« Paul Magnette utilise ce dossier pour démontrer que le PS est à l’écoute de la rue »
Olivier Mouton revient sur le nouveau refus du ministre-président wallon Paul Magnette (PS) de signer le traité CETA. Quatre questions à Olivier Mouton sur les motivations de Magnette et la position de la Belgique dans l’UE.
Que signifie le nouveau refus pour le CETA? Le traité est-il remis en cause ?
Le « non » wallon n’est pas encore définitif. Le ministre-président Paul Magnette (PS) tente d’obtenir un report de la signature du traité, actuellement programmée lors d’un sommet le 27 octobre. En vain, jusqu’ici. Mais les lignes ont bougé, notamment suite à une rencontre en direct avec la ministre canadienne du Commerce, Chrystia Freeland. C’est ce qu’il a expliqué ce vendredi au parlement wallon. Des avancées ont notamment été faites dans le secteur sensible de l’agriculture. Mais il reste du pain sur la planche et la détermination wallonne est grande, quitte à faire échouer le CETA s’il le faut. Les pressions se multiplient, mais les manifestations de soutien également. Paul Magnette est devenu le symbole de la résistance à l’Europe ultra-libérale.
En théorie, est-il possible de conclure le CETA avec 27 pays de l’UE et sans la Belgique?
Normalement, non. Le constitutionnaliste Christian Behrendt (ULg) expliquait encore ce matin dans Le Soir que ce ne serait « pas sérieux d’envisager une ratification du Traité par la Belgique, sans assentiment des majorités régionales. C’est pourtant ce que prônent certains partis de la coalition fédérale dont, en tête, l’Open VLD. Il existe aussi des pistes selon lesquelles on pourrait scinder le traité afin que ses aspects strictement commerciaux, « compétence exclusive de l’Union européenne », rappelle-t-on dans un parti de la majorité fédérale, puissent être votés. Mais on entre là dans un terrain marécageux et tant l’Union européenne que le Canada et la Belgique espèrent encore obtenir l’accord wallon à la dernière minute.
Quels sont les scénarios possibles si la Belgique signe le CETA sans autorisation wallonne ? Est-ce possible, et le cas échéant, souhaitable ?
Une signature de l’accord par la Belgique sans le feu vert wallon ouvrirait une crise institutionnelle. Ce serait, il est vrai, paradoxal étant donné que la régionalisation de la compétence en matière de commerce extérieur avait été souhaitée par les partis flamands. L’Open VLD se dit prêt, la N-VA y verrait un levier supplémentaire pour dénoncer la « république soviétique de Wallonie », mais cela semble peu probable à ce stade.
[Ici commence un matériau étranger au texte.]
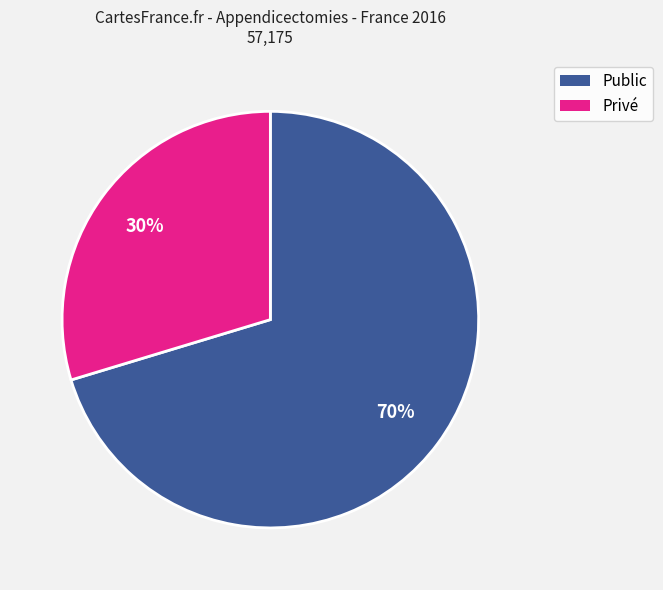

To the nearest percent, what is the average slice percentage?

50%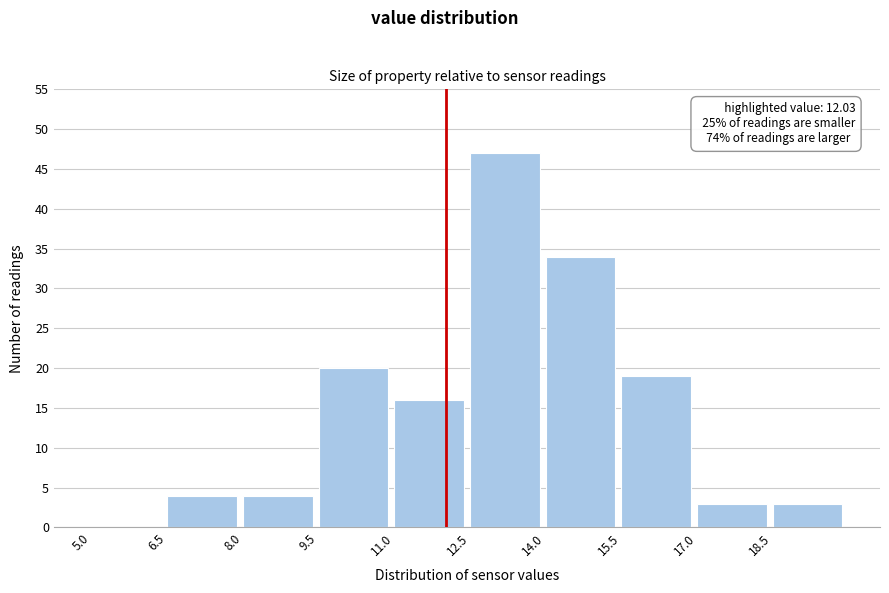

Which range on the x-axis has the tallest bar?

12.5 to 14.0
Le Premier ministre Charles Michel (MR) dénonce certes une « radicalisation » de la position wallonne, mais il se veut garant de la loyauté fédérale.
Pourquoi Paul Magnette tient-il une position aussi ferme ?
Le ministre-président wallon (PS) s’est fait un nom et une stature d’homme d’Etat à l’occasion de cette fronde contre le CETA. Il y a une part de conviction profonde dans sa position : professeur d’université spécialiste des questions européennes, l’homme est convaincu qu’il faut donner de nouvelles inflexions à la politique européenne et le CETA est un premier levier idéal pour y arriver. Il connaît en outre très bien les arcanes de l’Union et se sent à l’aise dans un tel dossier. Il y a par ailleurs une opportunité politique à tenir une telle position. Sous la pression d’un PTB qui explose dans les sondages et qui est omniprésent sur le terrain, Paul Magnette utilise ce dossier pour démontrer que le PS est à l’écoute de la rue. Cela lui permet de renouer avec les syndicats et le tissu associatif, tout en « avalant » Ecolo et le PTB et en « gauchisant » davantage encore le CDH. Bref, il gagne sur tous les points. On imprime même des t-shirts à son nom ! Mais il ne sera guère aisé de tenir cette position radicale jusqu’à sa limite : l’échec du traité. Et le bras risque fort de relancer les tensions entre niveaux de pouvoir en Belgique voire, à terme, les volontés confédérales de la N-VA.